Call your insurance company, and quiz them on these money-saving incentives. If they don’t offer these discounts, call around and see if you can find another company that does.
- Student- and job-related discounts.
Your GPA, college degree, or type of work could qualify you for a break on your car insurance. For example, 21st Century Insurance takes 10–30% off its base rate for drivers with a biochemistry, math, or mechanical engineering degree. Horace Mann Insurance gives discounts to teachers who belong to state educational associations or the National Education Association.
- Vehicle discounts.
Having a car that doesn’t appeal to car thieves or that has a better-than-average safety record could save you a couple hundred dollars a year. Check Consumer Reports to see where your car falls in the safety ratings. If your car scores well, call your insurance company and make sure you’re getting credit for that rating.
- Safety equipment discounts.
Many auto insurers grant discounts for safety features like a car alarm, rear or side airbags, and anti-lock brakes, or for belonging to a roadside assistance program like that offered through AAA. Before you start shelling out to add anti-theft or safety options to your car, though, make sure the additional expense is worth it to you. Check with your insurance carrier to see which features will save you money and how much.

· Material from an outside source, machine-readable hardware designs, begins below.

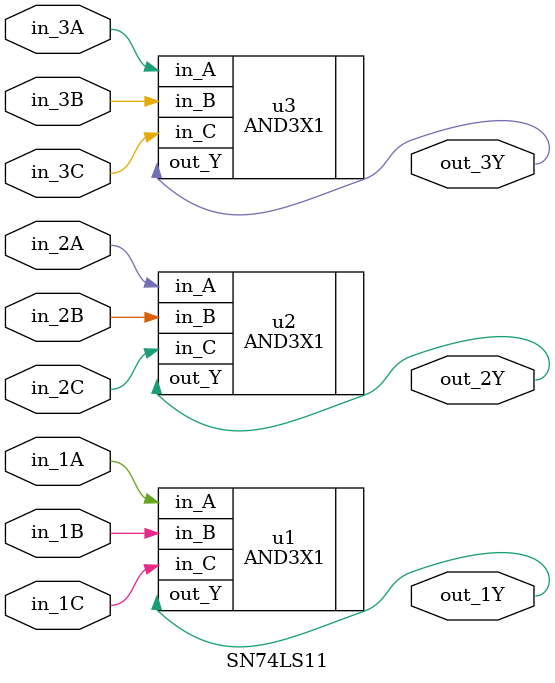
<source format=v>
`timescale 1ns / 1ps

module SN74LS11
(
   //portlist
   in_1A,	 in_2A, 	in_3A,
   in_1B,	 in_2B,		in_3B,
   in_1C,	 in_2C,		in_3C,
   out_1Y,	 out_2Y,	out_3Y
);

// port declaration
  input in_1A;  	input in_2A;    	input in_3A;
  input in_1B;  	input in_2B;    	input in_3B;
  input in_1C;  	input in_2C;    	input in_3C;
  output out_1Y;	output out_2Y;  	output out_3Y;
	
//modeling
AND3X1 u1 (.out_Y(out_1Y), .in_A(in_1A), .in_B(in_1B), .in_C(in_1C));
AND3X1 u2 (.out_Y(out_2Y), .in_A(in_2A), .in_B(in_2B), .in_C(in_2C));
AND3X1 u3 (.out_Y(out_3Y), .in_A(in_3A), .in_B(in_3B), .in_C(in_3C));


endmodule

</source>
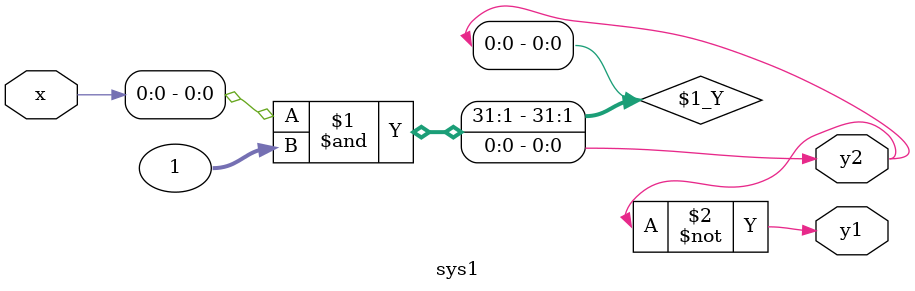
<source format=v>
`timescale 1ns / 1ps
/*
module sys1(x,y,z); 
    input [7:0] x;
    output [7:0] y,z;
    wire [7:0] yd,zd;
    assign yd=x/10;
    assign y=yd*10;
    assign zd=x*10;
    assign z=zd/10;
endmodule
*/





/*
// overflow_operations
module sys1(in1,in2,out1,out2,out3);
    input [15:0] in1,in2;
    output [15:0] out1,out2,out3;
    assign out1=in1+in2;
    assign out2=in1-in2;
    assign out3=in2-in1;
endmodule
*/


/*
module sys1(num1,num2,out); // concatenation
    input [7:0] num1;
    input [7:0] num2;
    output [5:0] out;
    wire [3:0] t1;
    wire [3:0] t2;
    wire [7:0] t3;
    wire [1:0] t4;
    wire [1:0] t5;
    parameter case1 = 2'b10;
    
    assign t1=num1[7:4];
    assign t2=num2[3:0];
    assign t3={t1,t2};
    assign t4=t3[5:4];
    assign t5=t4 & case1;
    assign out={3{t5}};
    
endmodule
*/








// Odd_Even_Number
module sys1(x,y1,y2);
    input [3:0] x;
    output y1,y2;
    assign y2=x[0]&1;
    assign y1=~y2;
endmodule

</source>
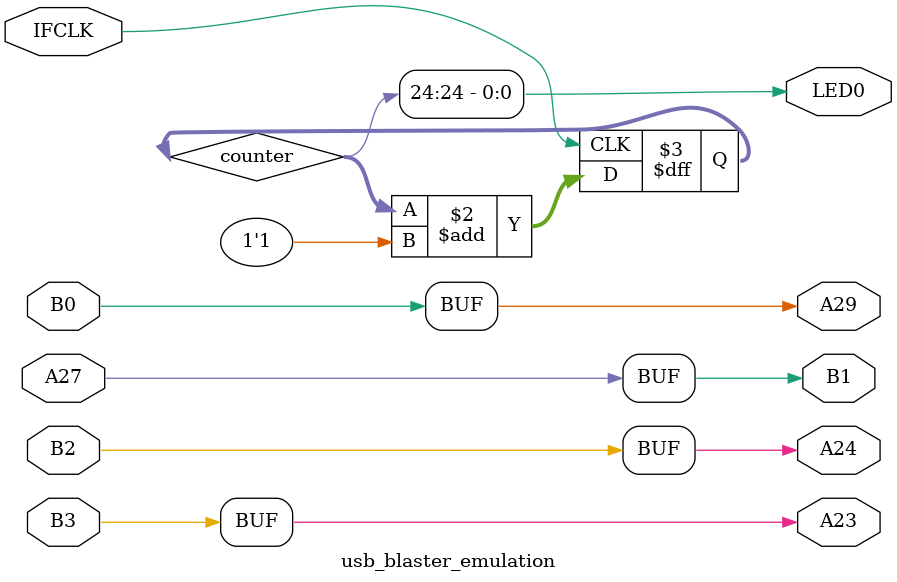
<source format=v>


module usb_blaster_emulation(
        IFCLK,B0, B1, B2, B3,
		A23, A24, A27, A29, LED0
		);
		

input  IFCLK;		
input  B0;
output B1;
input  B2;
input  B3;

output A23;
output A24;
input  A27;
output A29;
output LED0;

assign A23 = B3;
assign A24 = B2;
assign B1  = A27;
assign A29 = B0;

// flash a LED so we can see FPGA is loaded correctly

reg [24:0]counter;
always @(posedge IFCLK)
begin
counter = counter + 1'b1;
end

assign LED0 = counter[24];




endmodule


</source>
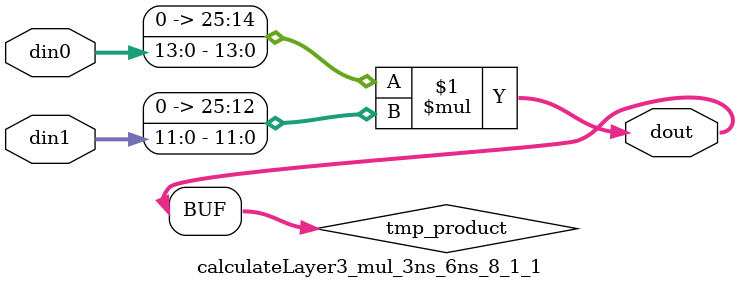
<source format=v>

`timescale 1 ns / 1 ps

  module calculateLayer3_mul_3ns_6ns_8_1_1(din0, din1, dout);
parameter ID = 1;
parameter NUM_STAGE = 0;
parameter din0_WIDTH = 14;
parameter din1_WIDTH = 12;
parameter dout_WIDTH = 26;

input [din0_WIDTH - 1 : 0] din0; 
input [din1_WIDTH - 1 : 0] din1; 
output [dout_WIDTH - 1 : 0] dout;

wire signed [dout_WIDTH - 1 : 0] tmp_product;










assign tmp_product = $signed({1'b0, din0}) * $signed({1'b0, din1});











assign dout = tmp_product;







endmodule

</source>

- Keep your driving record clean.
Just a single ticket or accident could double or even triple your insurance premiums. Most insurance companies look at the past three years of your driving history. Go over your driving record with your insurer and make sure there aren’t any mistakes or dismissed citations that could be raising your rates.
- Get all your insurance in one place.
If your car insurer offers any other types of insurance, like health, homeowner’s, or renter’s policies, you may be able to get a multiple policy discount when you transfer all your insurance policies to a single carrier. If you have more than one car, you may also be able to get a multiple-vehicle discount by insuring all your cars with the same company.
- Pay in one lump sum.
Many insurance carriers will charge a monthly “convenience” fee for insurance premiums that are paid in monthly installments. If you have the cash on-hand and can pay your quarterly or six-month premium in one lump sum, you could end up paying less than if you were getting billed each month.
- Set up automatic payments.
If you can’t pay six months’ premium all at once, many companies now offer a discount for automatic monthly payments. Set up your monthly insurance payment to come straight out of your checking or savings account or to get charged to your credit card, and you could knock a few dollars off your payment each month.
- Increase your deductible.
Whether or not you want to raise your deductible really comes down to this: Would you rather pay more each month for the peace of mind of not having to fork over a huge amount all at once if you get into an accident?
If you were to raise your deductible from $250 to $1,000, you could cut 30–50% off your monthly premium. But if you get in an accident, you’ll have to come up with $1,000 out of pocket instead of just $250.
Be careful with this option. Raising your deductible may be right for you only if (1) you have the funds saved to cover the higher deductible, and (2) the money you’d save each month in a lower premium would make up for what you’d have to cover in a higher deductible.